The next afternoon found them in a deli named Maize & Blues in Ann Arbor, Michigan, eating sandwiches and listening to Tom’s friend describe the process of forging new identities for the three of them. Sarah listened absent-mindedly, whilst she watched the waitress and some local kids chatting to Tommy. The kid seemed a little happier since their late night chat and seemed, on the surface at least, to be processing their situations. How he would cope in the coming days and weeks without his father remained to be seen. Alex hadn’t missed a day of their son’s life until now. Every bedtime, breakfast, grazed knee, or worry, Alex had been the one who Tommy went to, who Tommy needed. It was going to be difficult on all three of them, the adjustment. Sarah was determined to be up to the task.
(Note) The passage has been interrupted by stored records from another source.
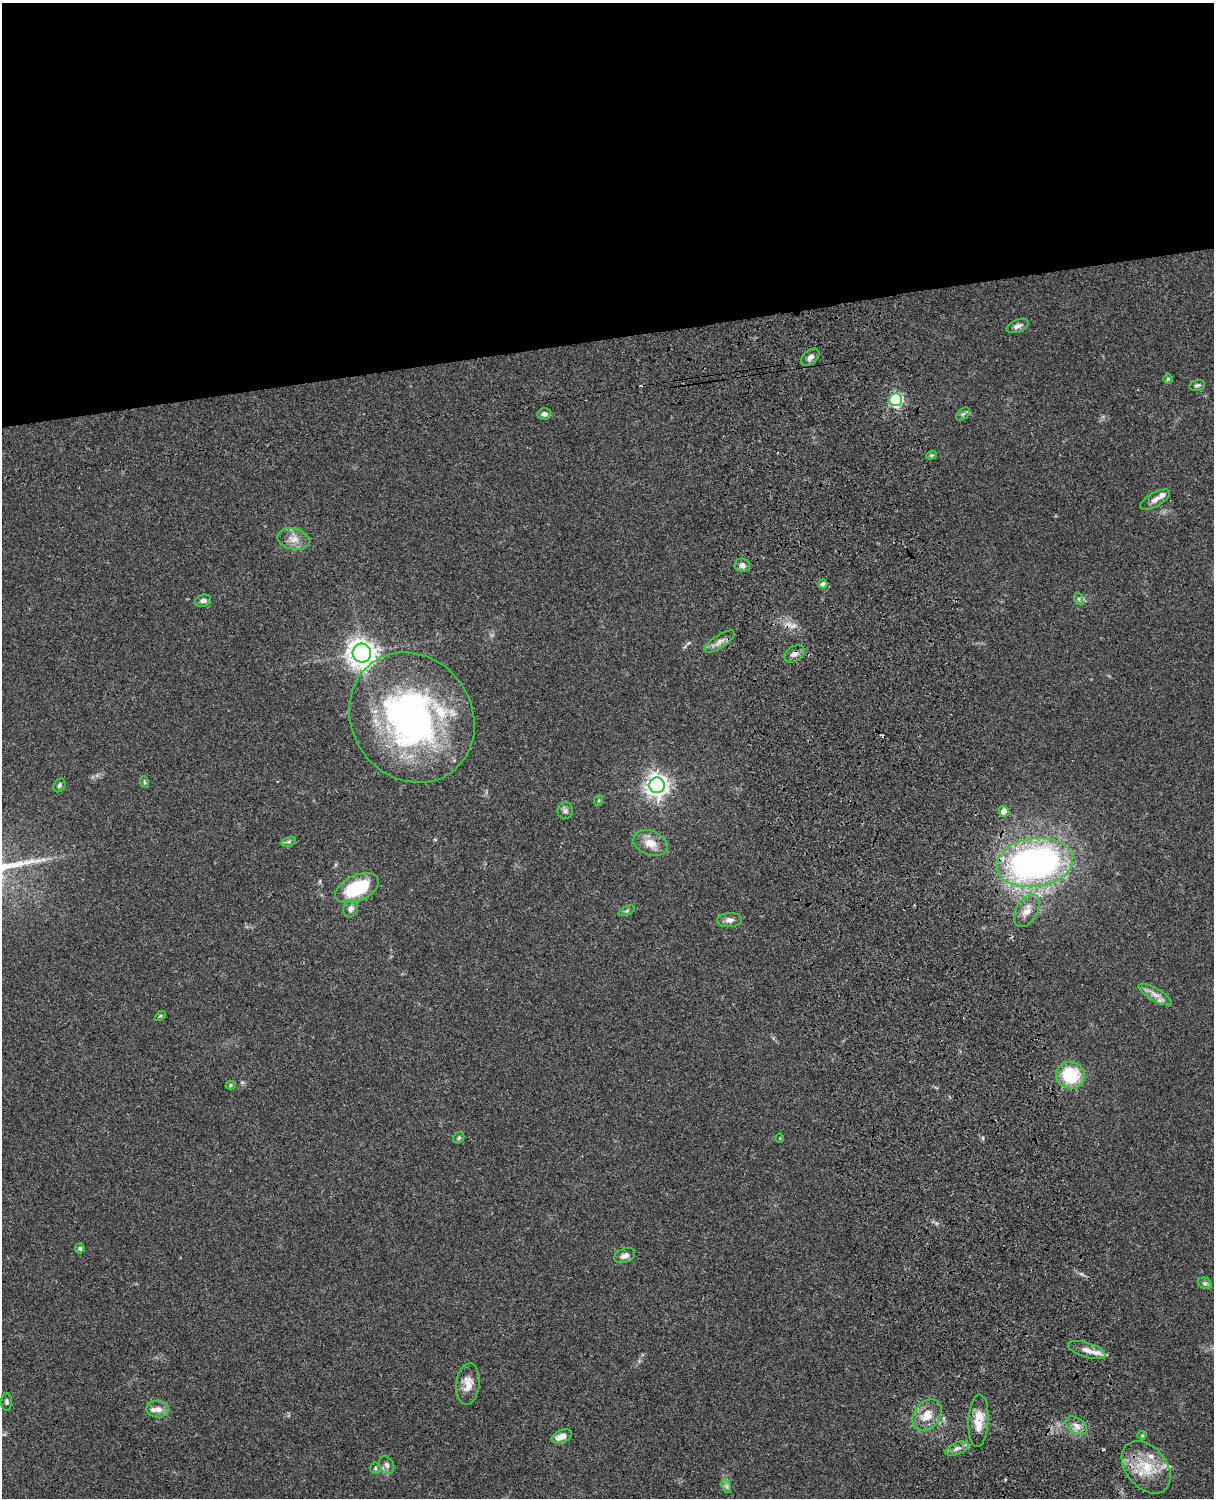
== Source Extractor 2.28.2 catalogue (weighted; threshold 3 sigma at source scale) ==
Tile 2 of 4 x 3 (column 2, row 1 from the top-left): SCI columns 1333-2544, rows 3268-4763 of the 5087 x 4927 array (HDU 1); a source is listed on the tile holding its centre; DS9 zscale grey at full resolution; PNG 1216 x 1500 px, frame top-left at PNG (2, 3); each listed source drawn as its Kron ellipse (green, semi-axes under 4 px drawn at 4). Shown black and unused: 23% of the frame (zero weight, under 3 of 4 exposures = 6% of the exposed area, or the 3 px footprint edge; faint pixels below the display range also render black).
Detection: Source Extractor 2.28.2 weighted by HDU 2 'WHT'; one run over the whole footprint, this tile lists its part. Background 0.0787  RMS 0.0058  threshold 0.0262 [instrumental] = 3 sigma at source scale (4.5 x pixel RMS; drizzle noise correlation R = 1.50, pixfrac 1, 0.05/0.05 arcsec/px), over >= 5 px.
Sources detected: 61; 3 cosmic-ray / hot-pixel residue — neither listed nor drawn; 3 inside a brighter listed object's ellipse — not listed separately; the other 55 listed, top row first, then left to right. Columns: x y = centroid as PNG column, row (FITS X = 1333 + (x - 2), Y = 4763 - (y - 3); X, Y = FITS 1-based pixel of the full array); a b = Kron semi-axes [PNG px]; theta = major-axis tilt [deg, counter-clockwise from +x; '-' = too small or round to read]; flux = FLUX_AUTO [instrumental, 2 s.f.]
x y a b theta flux
1018 326 11 6 22 2.4
810 357 10 6 42 2.4
1168 379 5 5 - 0.86
1197 385 8 5 14 1.3
896 400 6 6 - 95
544 414 7 6 - 1.8
963 414 8 5 44 1.3
931 455 5 4 - 0.77
1155 500 17 7 30 3.2
293 539 16 10 -13 5.7
742 565 7 7 - 2.5
823 584 4 4 - 2.1
1079 599 6 4 -71 1.1
203 601 8 6 15 2
719 642 18 6 34 3.5
362 653 9 9 - 620
794 654 11 7 29 2.5
412 718 68 60 -54 200
144 782 6 3 -71 0.76
59 785 7 5 57 1.3
657 785 8 7 - 420
599 800 5 3 - 0.65
565 811 8 8 - 1.8
1004 811 5 5 - 5.5
289 842 7 4 19 1.2
650 843 17 12 -21 7.5
1035 862 38 24 8 220
357 888 23 13 24 32
351 909 9 7 68 2.8
627 911 9 3 21 0.88
1027 911 18 10 61 6.1
729 920 12 7 3 2.7
1155 995 19 6 -30 4.2
160 1016 6 4 44 0.66
1070 1075 14 13 - 27
231 1085 5 4 - 0.87
459 1138 6 5 - 1
780 1138 4 3 - 0.42
80 1248 5 5 - 1.2
625 1256 11 7 20 2.8
1205 1283 7 5 -29 1.2
1087 1350 19 7 -17 5.1
468 1384 21 11 84 6.7
7 1402 8 5 90 1.4
158 1409 11 8 -3 4
927 1415 17 13 53 8.7
978 1421 26 10 87 9.8
1076 1425 12 7 -33 3.7
1142 1435 4 4 - 0.62
562 1436 10 6 21 4.6
957 1449 12 5 21 2.7
387 1465 9 7 -62 2.1
1146 1467 30 20 -50 21
375 1468 6 5 - 0.96
726 1486 7 4 -70 1.2
Overlapping masked pixels (flux is a lower limit): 1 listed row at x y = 978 1421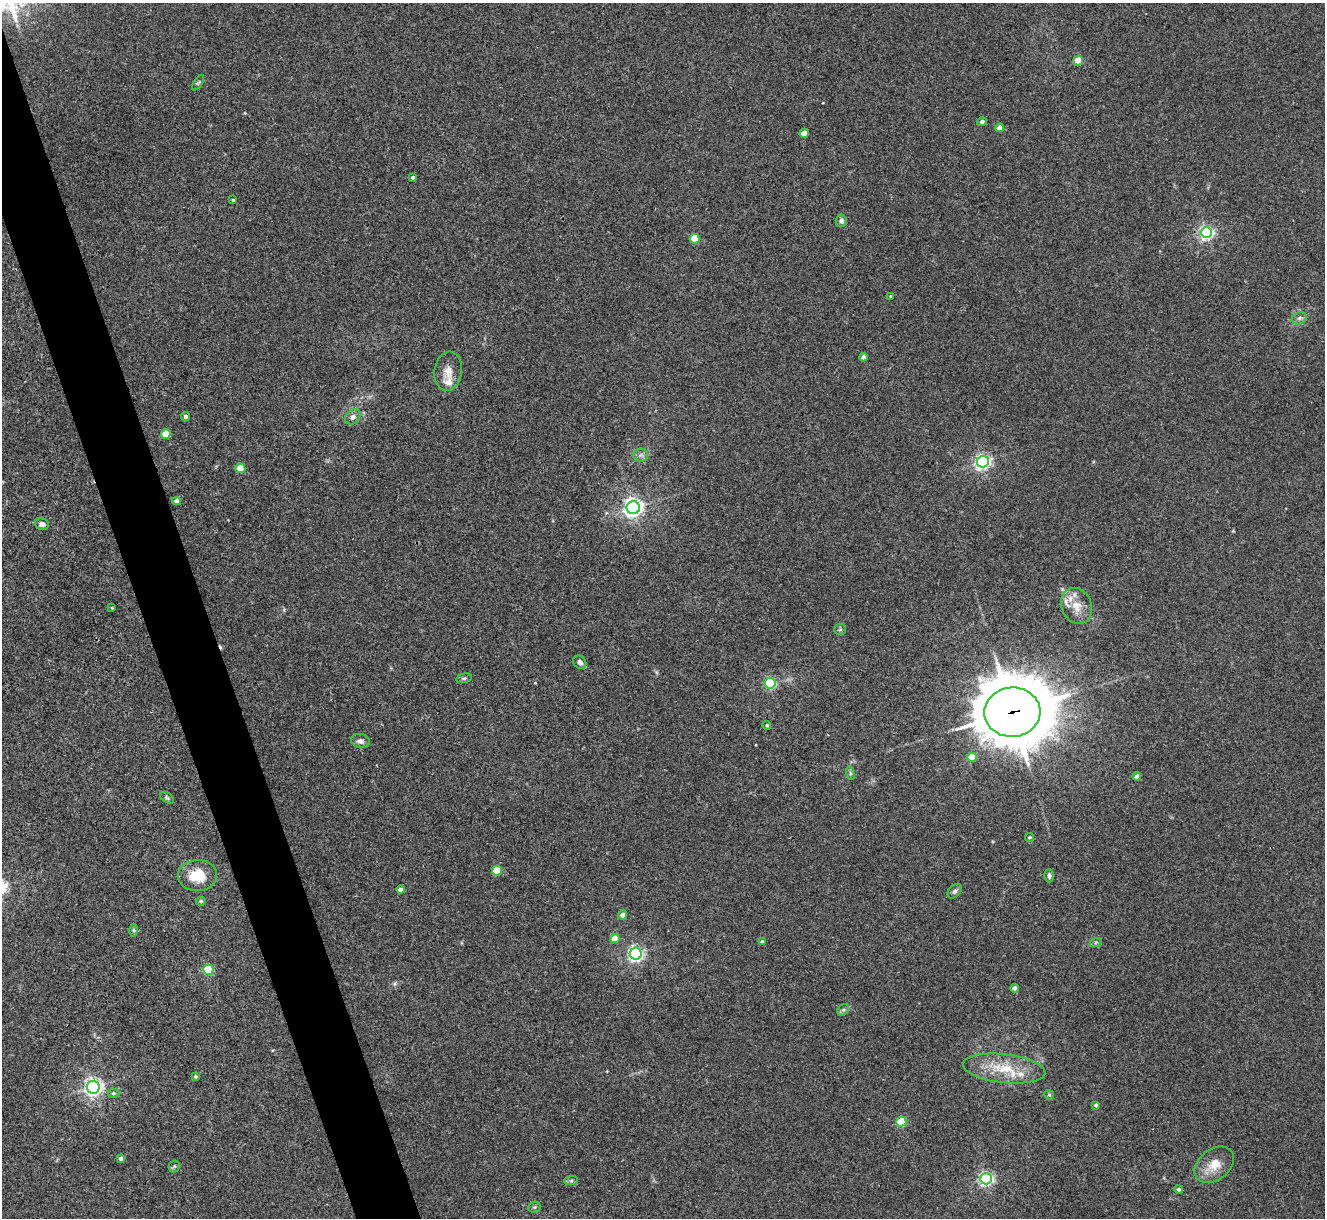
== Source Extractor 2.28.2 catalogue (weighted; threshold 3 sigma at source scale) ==
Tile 11 of 4 x 4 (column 3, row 3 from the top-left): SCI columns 2651-3973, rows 1489-2704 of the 5298 x 5285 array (HDU 1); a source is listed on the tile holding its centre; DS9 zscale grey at full resolution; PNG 1327 x 1220 px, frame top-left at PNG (2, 3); each listed source drawn as its Kron ellipse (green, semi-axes under 4 px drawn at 4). Shown black and unused: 4% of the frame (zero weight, under 3 of 4 exposures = <1% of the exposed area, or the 3 px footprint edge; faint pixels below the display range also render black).
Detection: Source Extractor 2.28.2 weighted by HDU 2 'WHT'; one run over the whole footprint, this tile lists its part. Background 0.035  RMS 0.0047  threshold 0.0211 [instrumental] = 3 sigma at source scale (4.5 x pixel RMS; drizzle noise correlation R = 1.50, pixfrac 1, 0.05/0.05 arcsec/px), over >= 5 px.
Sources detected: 71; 1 cosmic-ray / hot-pixel residue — neither listed nor drawn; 4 inside a brighter listed object's ellipse — not listed separately; the other 66 listed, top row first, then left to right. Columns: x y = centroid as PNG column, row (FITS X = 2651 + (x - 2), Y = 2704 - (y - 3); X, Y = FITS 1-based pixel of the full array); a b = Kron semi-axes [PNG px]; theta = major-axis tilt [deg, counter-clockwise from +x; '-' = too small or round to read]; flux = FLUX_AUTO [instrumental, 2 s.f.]
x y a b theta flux
1078 61 5 4 - 15
198 83 9 3 56 0.68
982 122 5 4 - 1.4
1000 128 4 4 - 4.8
804 133 4 4 - 6.1
413 177 4 3 - 1
233 200 4 3 - 0.58
841 221 6 5 - 1.9
1206 233 6 5 - 100
695 239 5 5 - 14
891 296 4 3 - 0.66
1299 318 8 6 22 1.4
864 357 4 4 - 1.8
448 371 20 13 82 5.4
186 416 4 4 - 1.2
353 417 8 6 47 1.8
166 434 5 5 - 12
640 455 8 6 1 1.5
983 462 6 6 - 130
240 468 5 5 - 13
177 501 4 4 - 2.6
633 508 6 6 - 230
42 524 7 6 - 2.3
1077 606 18 15 -68 7.5
112 608 4 3 - 0.37
840 629 6 5 - 0.88
580 662 7 6 - 1.8
464 678 8 4 14 0.82
770 683 5 5 - 56
1012 712 28 24 4 3400
767 725 4 4 - 0.78
360 741 9 7 -9 1.9
972 757 5 4 - 11
850 773 7 4 -72 0.85
1137 777 4 4 - 3
167 798 8 4 -32 0.81
1030 837 4 4 - 0.58
497 871 5 5 - 14
197 875 20 15 3 13
1049 876 7 5 89 1.3
400 890 4 4 - 2
955 891 8 5 47 1.2
201 901 5 4 - 1
623 915 4 4 - 2.9
134 930 6 4 90 0.72
615 939 4 4 - 7
762 942 4 4 - 1
1096 942 6 4 19 0.73
636 954 6 6 - 130
208 970 5 5 - 29
1015 988 4 4 - 2.8
843 1010 6 5 - 0.89
1004 1068 41 14 -6 17
195 1076 3 3 - 0.67
93 1087 6 6 - 190
113 1093 6 4 -1 0.72
1049 1095 5 4 - 0.65
1096 1105 4 3 - 1.3
901 1122 5 5 - 23
121 1158 4 4 - 1.5
1214 1165 22 15 38 8.7
174 1166 6 5 - 0.68
986 1179 6 5 - 100
571 1181 7 4 1 0.9
1179 1189 4 4 - 1
534 1207 6 5 - 0.74
Overlapping masked pixels (flux is a lower limit): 1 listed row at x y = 1012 712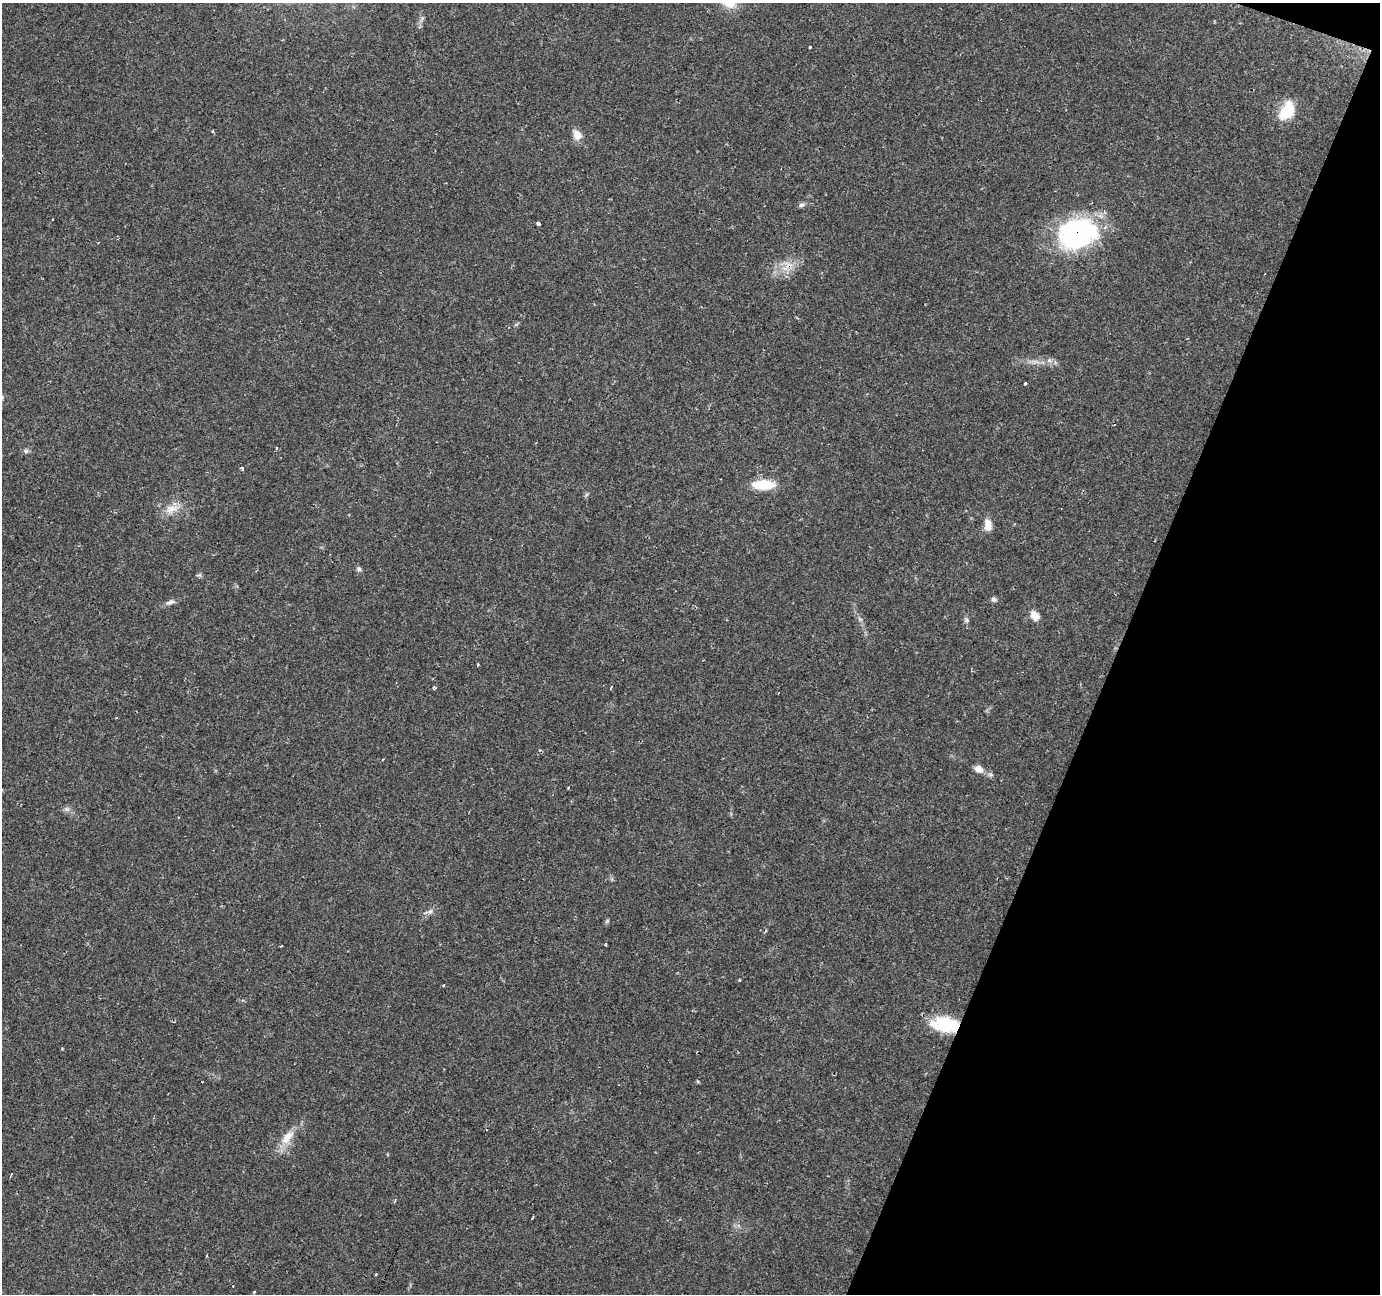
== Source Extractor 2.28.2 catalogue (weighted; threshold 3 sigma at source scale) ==
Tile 8 of 4 x 4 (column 4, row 2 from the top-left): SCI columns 4135-5512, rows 2795-4086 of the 5516 x 5652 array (HDU 1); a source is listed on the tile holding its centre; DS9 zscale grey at full resolution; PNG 1382 x 1296 px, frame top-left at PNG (2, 3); no overlay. Shown black and unused: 19% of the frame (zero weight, under 2 of 3 exposures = <1% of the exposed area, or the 3 px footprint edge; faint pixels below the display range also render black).
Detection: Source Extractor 2.28.2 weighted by HDU 2 'WHT'; one run over the whole footprint, this tile lists its part. Background 0.0606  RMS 0.0045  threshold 0.0203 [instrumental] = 3 sigma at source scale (4.5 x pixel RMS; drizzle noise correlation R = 1.50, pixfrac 1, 0.0396/0.0396 arcsec/px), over >= 5 px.
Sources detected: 47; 8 cosmic-ray / hot-pixel residue — not listed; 1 inside a brighter listed object's ellipse — not listed separately; the other 38 listed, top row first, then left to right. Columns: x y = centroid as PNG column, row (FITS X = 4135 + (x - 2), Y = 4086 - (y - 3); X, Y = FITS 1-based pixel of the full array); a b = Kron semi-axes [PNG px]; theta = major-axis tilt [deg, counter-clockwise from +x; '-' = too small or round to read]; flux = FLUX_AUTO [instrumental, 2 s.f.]
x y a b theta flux
810 47 3 3 - 0.94
1287 111 23 14 56 13
577 135 13 10 -68 4.1
801 205 8 6 35 1.1
538 223 3 3 - 3.6
1078 233 39 29 17 76
786 267 20 7 41 5.2
1049 360 6 6 - 1.3
1034 361 7 4 -19 1.3
1025 384 3 3 - 2.7
26 451 7 6 - 1
242 469 3 3 - 1.6
763 485 22 9 0 14
171 509 19 12 12 5.9
988 525 14 8 -85 4.4
359 569 7 6 - 1
994 599 8 6 -18 1.1
170 602 13 6 17 1.9
1035 615 12 9 -50 3.8
967 620 6 5 - 0.94
434 687 4 3 - 0.88
611 687 3 2 - 0.81
778 693 2 2 - 0.3
382 760 3 2 - 0.66
979 769 12 8 -32 3.2
568 788 3 3 - 0.65
66 809 7 6 - 1.3
426 912 7 5 17 1.3
607 921 7 4 72 0.61
606 945 3 3 - 0.83
739 980 3 3 - 2.1
443 985 3 3 - 0.42
945 1024 32 17 -7 21
287 1137 26 11 51 7.3
11 1174 4 3 - 1.8
532 1218 4 2 - 0.51
206 1256 3 3 - 0.42
254 1292 4 4 - 0.37
Overlapping masked pixels (flux is a lower limit): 3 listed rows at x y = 1078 233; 786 267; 945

“Is that okay with you, love?” Robert asked.
“Huh? Oh, sorry, Mr Hamilton, I was miles away. What was that?”
Robert smiled warmly at her and explained the procedures they’d go through the next day at a colleague’s office. Robert was as big in person as he looked in the photo she’d seen of him. What hadn’t come across in the photo was how gentle the big man was. Looking sixty, rather than eighty years old, he carried himself with a lightness – grace people used to call it – and, if anything, was even more composed and calm than Tom himself. He was powerfully built for his age: Christ, he was powerfully built for a man in his thirties. Robert looked like he’d been a power-lifter but moved like a dancer. He had exactly the same intelligent, irreverent wit as Tom. She saw instantly why the men had been lifelong friends.
Robert had explained to her that he’d settled in Ann Arbor years before after his friend Kim took him in. “Saved my life and taught me how to fight,” Rob had said of Kim. It was obvious he still missed the woman who’d apparently got him into the intelligence business. Sarah was having a difficult time picturing anyone having to teach the man-mountain to fight.